Allineandomi allo stereotipo dei trentenni d’oggi, dallo scorso inverno ho preso in gestione qualche metro quadro di terra da lavorare. Attività in voga tra chi ambisce a uno stile di vita salubre e bucolico -ancor di più tra chi cerca una valvola di sfogo che gli permetta di evitare la galera per aver ceduto all’istinto di bastonare un cliente-.
Nascendo in provincia e avendo come padre un appassionato di piante e natura di ogni genere, forma e dimensione, l’approccio alla coltivazione è di certo agevolato, se non altro per il fatto di ricordare con una lucidità che sorprende me stesso in primis, le quattro regole fondamentali per far nascere, crescere e fruttare una pianta: terra, acqua, seminare e pazienza.
Se sulla terra e sull’acqua c’è ben poco da dire, se non che entrambe vanno in qualche modo dosate nella giusta miscela secondo le inclinazioni di ogni frutto e ortaggio, e se sulla semina lo dice il proverbio: ‘chi semina raccoglie’, se non semini, cosa tieni l’orto a fare, non ci vuole un genio. Sulla pazienza mi sento obbligato a spendere alcune parole in più.
In parte perché i cambiamenti climatici che rendono possibili le grandinate a marzo, gli alluvioni a luglio e le secche a novembre, danno il loro bel da fare, in parte perché ogni giorno si assiste all’arrivo di qualche nuovo piccolo maledetto insetto asiatico che oltre a prendere dimora sui tuoi amati cavoletti, decide di trapanare i pomodori, estrarne la polpa, schiacciarla con i piedini, farne una salsa e cucinarla per gli amici.
Sotto questa luce l’orto diventa un banco di prova, una verifica del tuo percorso di illuminazione zen. Se resisti a dar fuoco all’intera coltivazione con un lanciafiamme per liberarti di cimici, cavolaie, cocciniglia e zanzare tigre, allora ricevi la cintura nera dell’agricoltore e un pacchetto di figurine Panini del 1990. Se no puoi distruggere tutto per ricavarne un parcheggio asfaltato.
La soddisfazione di servire a tavola un piatto di zucchine, pomodori e cetrioli ‘a metro zero’ resta tuttavia impagabile.
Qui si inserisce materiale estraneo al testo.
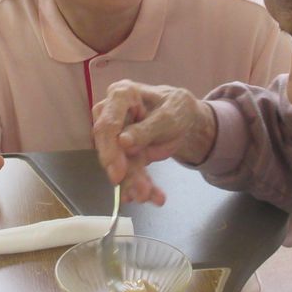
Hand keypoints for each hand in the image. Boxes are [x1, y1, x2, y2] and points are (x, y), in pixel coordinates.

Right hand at [92, 80, 216, 204]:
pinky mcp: (123, 154)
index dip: (110, 149)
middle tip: (140, 193)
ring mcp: (115, 135)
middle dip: (124, 173)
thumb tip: (122, 142)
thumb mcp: (169, 116)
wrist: (184, 117)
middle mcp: (111, 114)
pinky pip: (128, 172)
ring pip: (119, 163)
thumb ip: (146, 128)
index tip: (118, 174)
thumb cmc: (175, 107)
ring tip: (149, 197)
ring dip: (133, 183)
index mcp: (121, 95)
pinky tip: (148, 197)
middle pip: (109, 147)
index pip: (108, 123)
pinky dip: (138, 186)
Ti fa dimenticare le settecento punture di zanzare tigre sulle caviglie, l’insolazione presa nel tentativo di montare una rete antigrandine, e anche il dolore alla schiena per aver zappato con troppo vigore un angolo sassoso. Ti rende possibile sopportare le ore trascorse a legare i pomodori, a dare un ordine ai fagiolini, a dar spazio alle zucchine che fanno sempre troppe foglie, e alle zucche che quando partono invadono il prato, si arrampicano sull’olivo e lo aggrovigliano. Ti rende piacevole l’acquisto di piantine che verranno mangiate da una lumaca la notte stessa che le hai piantate, quelle che verranno grandinate dall’ennesimo cataclisma fuori stagione, quelle strappate dal vento, rotte da un gatto di passaggio, rosicchiate da un vermetto, beccate dalla gallina in fuga del vicino.
In fondo l’orto, nel suo insieme, è una creatura viva di cui prendersi cura, che si sviluppa e cresce secondo le sue stagioni, esattamente come un uomo che attraversa le fasi della vita finché giunge al momento, maledetto e benedetto al tempo stesso, in cui si chiede davanti allo specchio: e se prendessi un pezzettino di terra, piccolo piccolo, e ci facessi un orto?
A ciascuno la sua risposta. Io ho già dato la mia e, scherzi a parte, le soddisfazioni sono sempre un gradino sopra gli impegni. Qualcuno vuole un cesto di datterini?